Statement: "A rare opportunity to be a professional while you are at home." - An advertisement for computer literate housewives by a computer company.
Assumptions:
i. Some housewives simultaneously desire to become professional.
ii. Computer industry is growing at a fast pace.
iii. It is possible to be a professional as well as a housewife.
- A.
Only I and II are implicit
- B.
Only II and III are implicit
- C.
Only I and III are implicit
- D.
Only II is implicit
Attempted by 2 students.
Show answer & explanation
Correct answer: C
An assumption is implicit in a statement when it is something the speaker takes for granted — unstated, but necessary for the statement to make sense at all. To test an assumption, ask whether the statement's own meaning depends on it being true, not whether it is true in general.

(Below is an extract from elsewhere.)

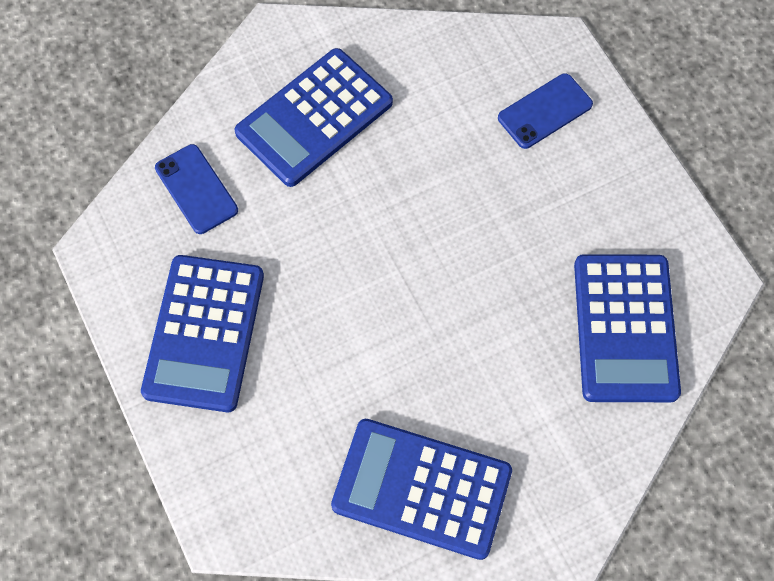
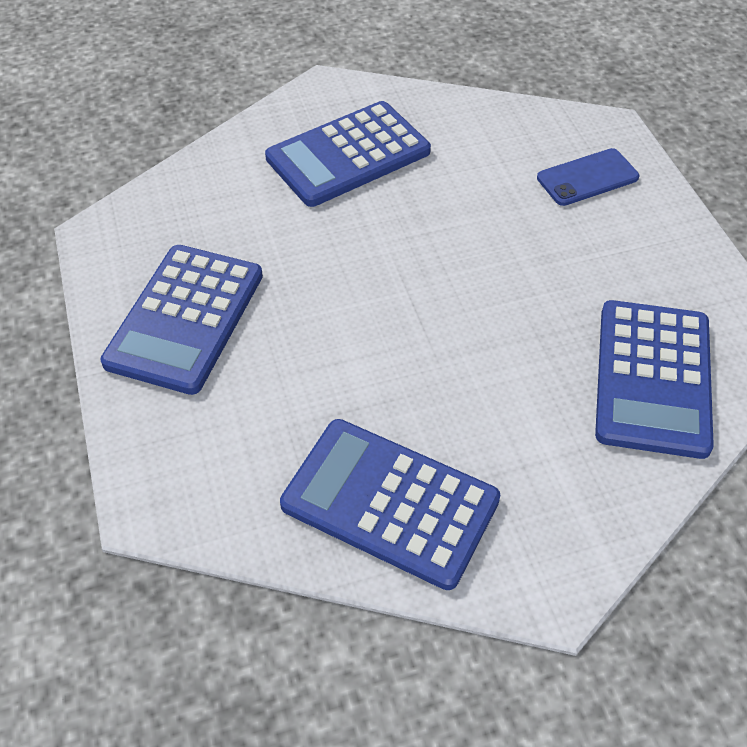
camera: 10 degrees right, 15 degrees down
(196, 189) = (214, 197): blue phone -> none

Here, the advertisement pitches a rare opportunity to be a professional while at home, aimed at computer-literate housewives. For this pitch to make sense as an advertisement at all, the advertiser must be taking for granted that such housewives do want a professional role, and that a professional role can genuinely be combined with running a household — the offer stands on exactly these two premises.
The desire premise: an advertisement built around "a rare opportunity to be a professional" only works as a pitch if at least some housewives in the target audience actually want professional work — otherwise the offer would attract no one.
The feasibility premise: the phrase "while you are at home" only makes sense as a selling point if combining a professional role with running a household is genuinely achievable — an impossible combination could not be advertised as an opportunity.
The industry-growth claim, by contrast, is outside the scope of the statement entirely — the advertisement is about a job opportunity for housewives, and it makes no claim, hint, or implication about how fast the computer industry itself is growing, so nothing about industry growth can be called implicit here.
So the statement rests on the desire and feasibility premises together; the industry-growth claim is not supported by anything in the statement.